Work to complete:
Count the lines below that contain the word "What" and reply with only the number.

= = = = =

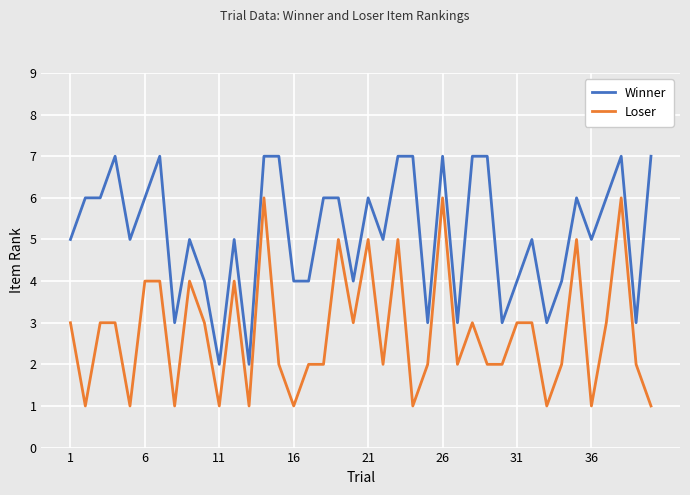

What is the maximum value for Winner?

7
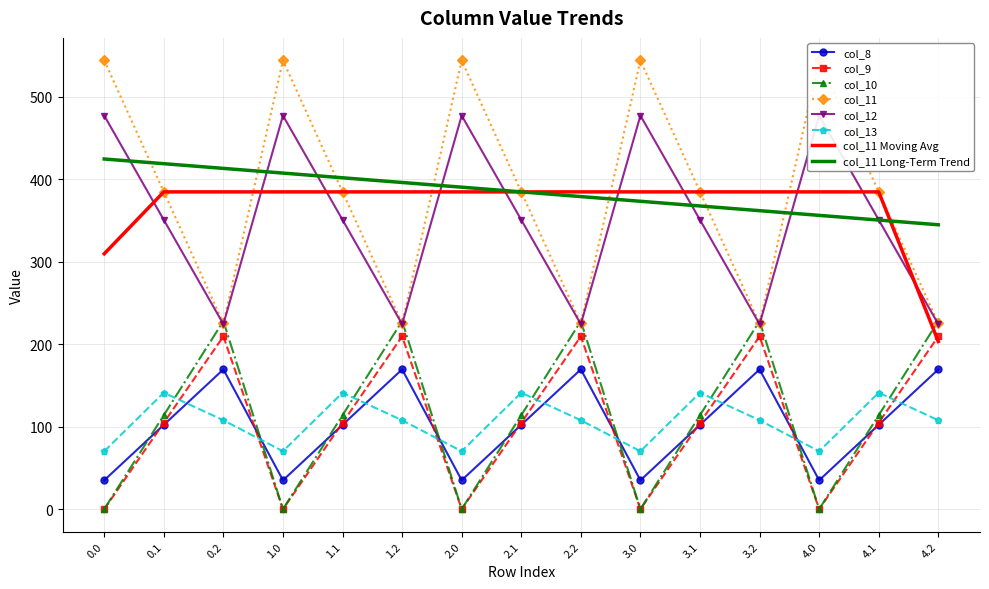

Is the value of col_11 Long-Term Trend at 4.1 greater than the value of col_9 at 1.2?

Yes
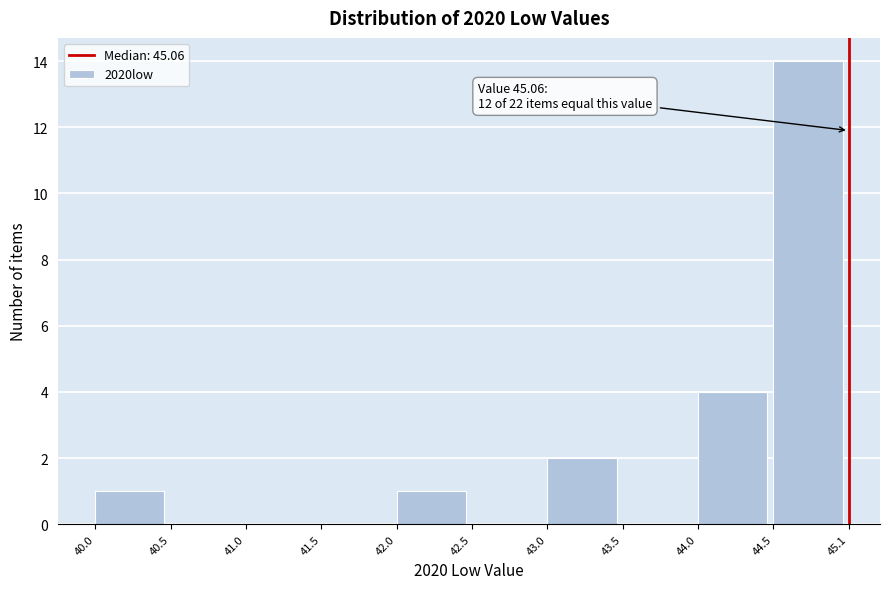

Over which range of the x-axis is the bar tallest?

44.5 to 45.1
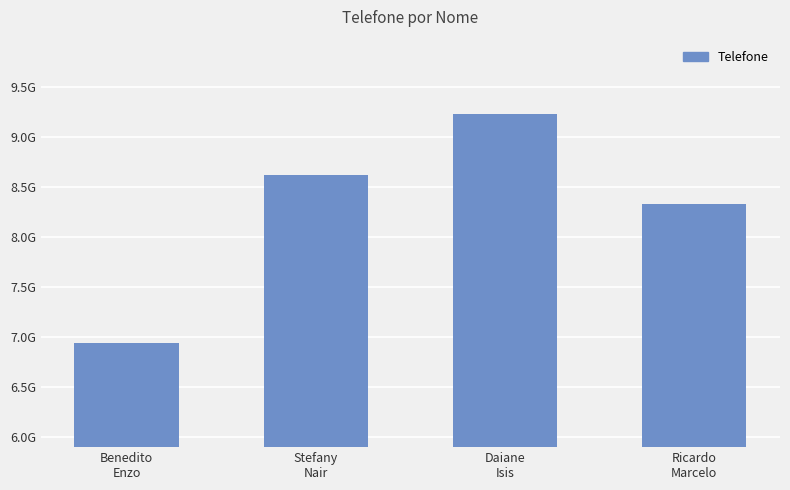

What is the maximum value shown in the chart?

9236144316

= = = = =

Response below:
2